National law enforcement and intelligence agencies are considered to be among the most likely adversaries to have the motivation to attempt a re-identification, and are considered to have the necessary tools.
The “many eyes” (5 and more eyes) and law enforcers use information from the advertising ecosystem as a cheap and easy way of tracking individual users across multiple devices, locations and accounts. The adoption of these new tools does not come as a surprise given their low cost compared to other forms of surveillance. And seems to also be a response to public and political pressure to investigate crimes online, especially when after a high profile crime, journalists unearth social media profiles full of warning signs.
Law enforcement uses social media in many ways, including:
Browsing social media
Creating accounts for sharing information with law enforcement
Obtaining information from social media companies
Creating fake profiles and personas
Commonly used data mining techniques are:
Entity extraction to automatically identify people, organisations, vehicles and personal details in unstructured data such as police reports. Even if entity extraction provides only basic information, it can be used as auxiliary information to accelerate the investigation by rapidly providing precise details from large amounts of unstructured data (from social media such as Instagram, Facebook, and Twitter, a structural de-anonymisation attack leading to identity disclosure and link disclosures. This also means activity of particular people can be monitored, a content disclosure threat, see the last point in this list).
Clustering techniques that are used to group similar characteristics together in classes in order to gain intelligence by maximizing or minimizing similarities; for example, to identify suspects or criminal groups conducting crimes in similar ways. Clustering techniques can be applied to discover criminal relations by cross-referencing entities in criminal records.
Association rules are used to discover recurring items in databases in order to create pattern rules and detect potential future events. For example, sequential pattern mining as an association rule is useful to identify sequences or recurring item in order to define patterns and prevent attacks, in network security.

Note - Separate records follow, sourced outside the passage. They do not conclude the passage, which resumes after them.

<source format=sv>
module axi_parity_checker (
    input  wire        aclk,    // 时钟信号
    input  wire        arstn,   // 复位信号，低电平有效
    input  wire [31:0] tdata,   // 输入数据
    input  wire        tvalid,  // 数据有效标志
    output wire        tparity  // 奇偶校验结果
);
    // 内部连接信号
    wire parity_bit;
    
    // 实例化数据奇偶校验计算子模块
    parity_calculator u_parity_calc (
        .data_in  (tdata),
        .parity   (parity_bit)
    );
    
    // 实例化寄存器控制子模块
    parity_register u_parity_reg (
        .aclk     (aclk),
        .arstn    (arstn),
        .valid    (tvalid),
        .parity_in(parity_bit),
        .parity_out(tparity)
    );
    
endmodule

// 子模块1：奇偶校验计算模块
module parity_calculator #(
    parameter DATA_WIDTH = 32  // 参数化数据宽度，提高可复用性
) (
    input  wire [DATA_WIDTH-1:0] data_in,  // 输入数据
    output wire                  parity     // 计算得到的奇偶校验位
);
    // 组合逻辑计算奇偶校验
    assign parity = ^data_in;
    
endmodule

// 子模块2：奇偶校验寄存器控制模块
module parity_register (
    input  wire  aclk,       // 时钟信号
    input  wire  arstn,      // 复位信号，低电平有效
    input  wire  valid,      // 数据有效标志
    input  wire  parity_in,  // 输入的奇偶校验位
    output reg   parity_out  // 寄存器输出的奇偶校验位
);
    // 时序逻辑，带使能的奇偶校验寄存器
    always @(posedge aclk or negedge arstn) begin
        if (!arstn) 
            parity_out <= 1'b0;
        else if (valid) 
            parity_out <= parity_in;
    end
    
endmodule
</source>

Classification for analysing unstructured data to discover common properties among criminal entities. It has been used together with inferential statistics techniques to predict crime trends. This technique can dramatically narrow down different criminal entities and organise them into predefined classes.

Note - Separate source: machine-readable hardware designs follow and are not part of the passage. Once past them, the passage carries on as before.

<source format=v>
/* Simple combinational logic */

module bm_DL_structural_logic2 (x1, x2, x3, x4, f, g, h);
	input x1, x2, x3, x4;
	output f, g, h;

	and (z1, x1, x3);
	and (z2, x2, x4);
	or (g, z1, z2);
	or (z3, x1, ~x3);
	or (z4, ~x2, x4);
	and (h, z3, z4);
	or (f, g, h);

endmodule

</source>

String comparison is used to reveal deceptive information in criminal records by comparing structured text fields. This requires highly intensive computational capabilities.
Text mining techniques were considered to be the next step in the evolution of data mining and criminal intelligence technologies in 2016.
Law enforcement agencies (and intelligence agencies) claim that this is an inexpensive strategy with little impact on people’s privacy because it relies only on so-called publicly available information. A tweet is considered not private because, by its nature, you cannot control its audience. Does that automatically make it public, or within the space of the police? Both Evanna Hu and Millie Graham Wood make a case by saying that social media do not easily fit into either the category of public or private and argue that it is instead a pseudo-private space, where there is an expectation of privacy from the state.